By the time he arrived in Belgium, Huey had already been promoted to lieutenant and, again, led by example.

He was once with a newly appointed lieutenant from West Point in a jeep to scout ahead of his troops. He used to stop and listen and he would hear Panzer tanks coming down the road. He told the jeep driver to go under a nearby bridge and the line of tanks passed over them. When they got back on the road, a stray tank appeared and the new guy opened fire on the tank while Bruce and the jeep driver shouted “No, no.”

The tank hit the jeep and killed the driver. Huey was shot in the stomach and crawled into a nearby field.

He recovered in England and returned when his unit was thrown into the battle of Hertgen Forrest. It was a dark, hellish forest, with a tree canopy so tall and narrow that it was often dark even at midday.

The Nazis spent months building hidden positions, from which airborne mortar rounds would rain shrapnel on everyone below, no matter how entrenched they were. Nearly 5,000 men died there in a battle that many say should never have happened. They say the forest should have been isolated and the Germans would have starved to death.

Immediately thereafter, he was in the Battle of the Bulge and then crossed the Remagen Bridge, only to be seriously injured by shelling.

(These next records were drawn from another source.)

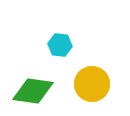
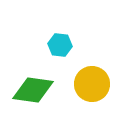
green diamond: moved 1 px up
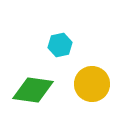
cyan hexagon: rotated 20 degrees counterclockwise
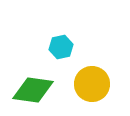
cyan hexagon: moved 1 px right, 2 px down
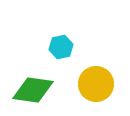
yellow circle: moved 4 px right
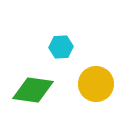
cyan hexagon: rotated 10 degrees clockwise
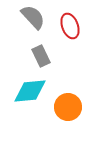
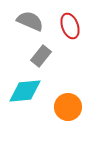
gray semicircle: moved 3 px left, 4 px down; rotated 24 degrees counterclockwise
gray rectangle: rotated 65 degrees clockwise
cyan diamond: moved 5 px left
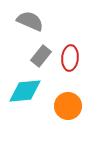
red ellipse: moved 32 px down; rotated 25 degrees clockwise
orange circle: moved 1 px up
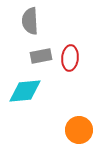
gray semicircle: rotated 116 degrees counterclockwise
gray rectangle: rotated 40 degrees clockwise
orange circle: moved 11 px right, 24 px down
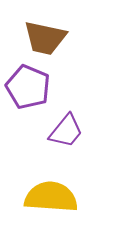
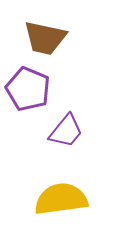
purple pentagon: moved 2 px down
yellow semicircle: moved 10 px right, 2 px down; rotated 12 degrees counterclockwise
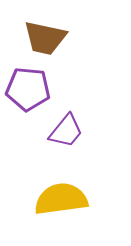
purple pentagon: rotated 18 degrees counterclockwise
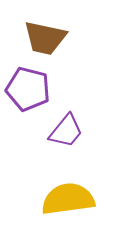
purple pentagon: rotated 9 degrees clockwise
yellow semicircle: moved 7 px right
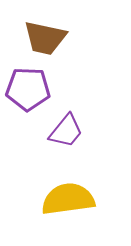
purple pentagon: rotated 12 degrees counterclockwise
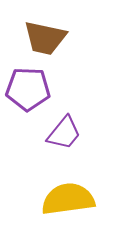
purple trapezoid: moved 2 px left, 2 px down
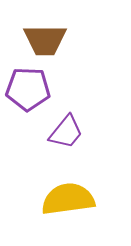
brown trapezoid: moved 2 px down; rotated 12 degrees counterclockwise
purple trapezoid: moved 2 px right, 1 px up
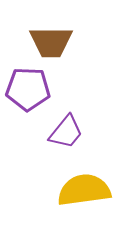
brown trapezoid: moved 6 px right, 2 px down
yellow semicircle: moved 16 px right, 9 px up
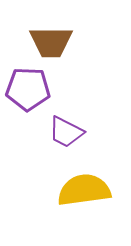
purple trapezoid: rotated 78 degrees clockwise
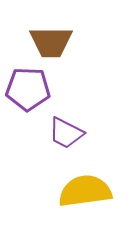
purple trapezoid: moved 1 px down
yellow semicircle: moved 1 px right, 1 px down
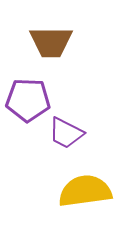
purple pentagon: moved 11 px down
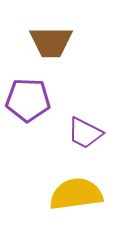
purple trapezoid: moved 19 px right
yellow semicircle: moved 9 px left, 3 px down
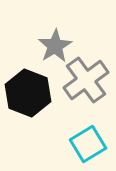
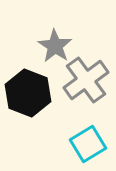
gray star: rotated 8 degrees counterclockwise
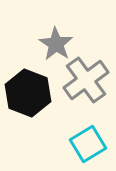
gray star: moved 1 px right, 2 px up
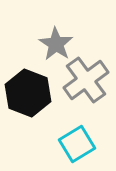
cyan square: moved 11 px left
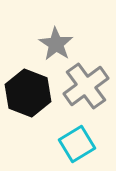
gray cross: moved 6 px down
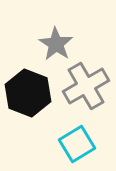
gray cross: rotated 6 degrees clockwise
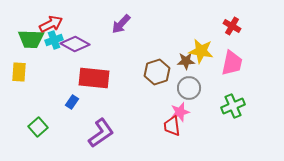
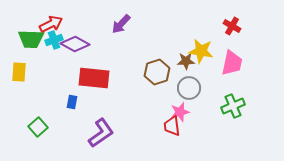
blue rectangle: rotated 24 degrees counterclockwise
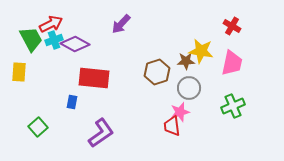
green trapezoid: rotated 120 degrees counterclockwise
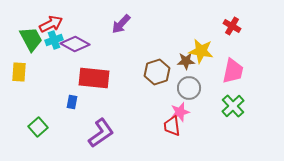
pink trapezoid: moved 1 px right, 8 px down
green cross: rotated 20 degrees counterclockwise
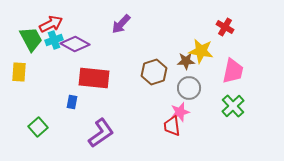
red cross: moved 7 px left, 1 px down
brown hexagon: moved 3 px left
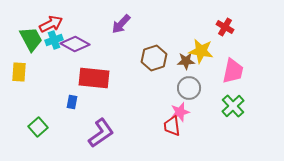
brown hexagon: moved 14 px up
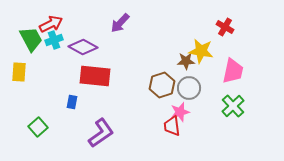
purple arrow: moved 1 px left, 1 px up
purple diamond: moved 8 px right, 3 px down
brown hexagon: moved 8 px right, 27 px down
red rectangle: moved 1 px right, 2 px up
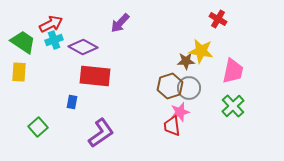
red cross: moved 7 px left, 8 px up
green trapezoid: moved 8 px left, 3 px down; rotated 28 degrees counterclockwise
brown hexagon: moved 8 px right, 1 px down
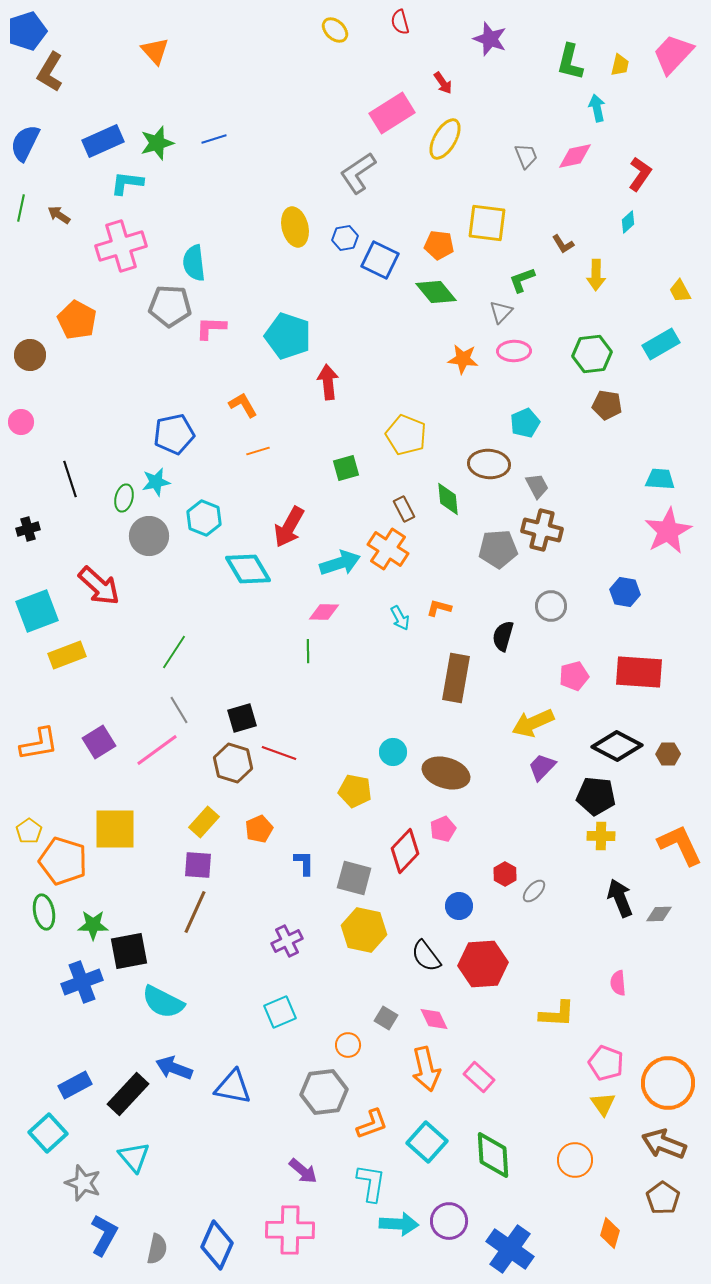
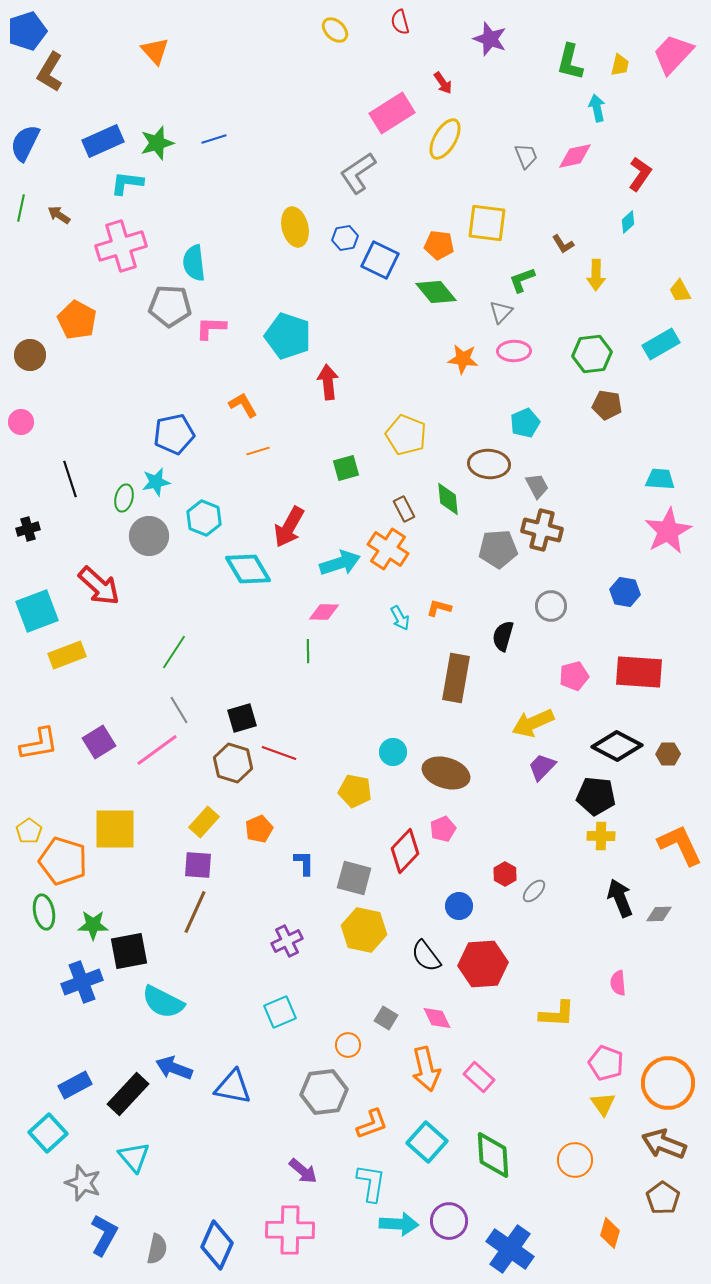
pink diamond at (434, 1019): moved 3 px right, 1 px up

His recovery was long and painful, and for the rest of his life, German steel coursed through his intestines.

But he wouldn’t go to a new hospital, even though he was well off. He insisted on going to VA hospitals for repeated surgeries because those “are the hospitals my men have to use.”

He was so modest that in his 21-page memoir he quickly glossed over the details he spoke of later in Ft. Riley at the 50th anniversary of D-Day.

He died in 1994. Therefore, he never saw “Saving Private Ryan.” If he had seen it, despite his very unassuming and even humble nature, I believe he could have recognized himself.

Dan Rouser is a project manager at HFG Architecture in Wichita. A former Wichita Eagle employee, he is the nephew of the late Robert Bruce Huey.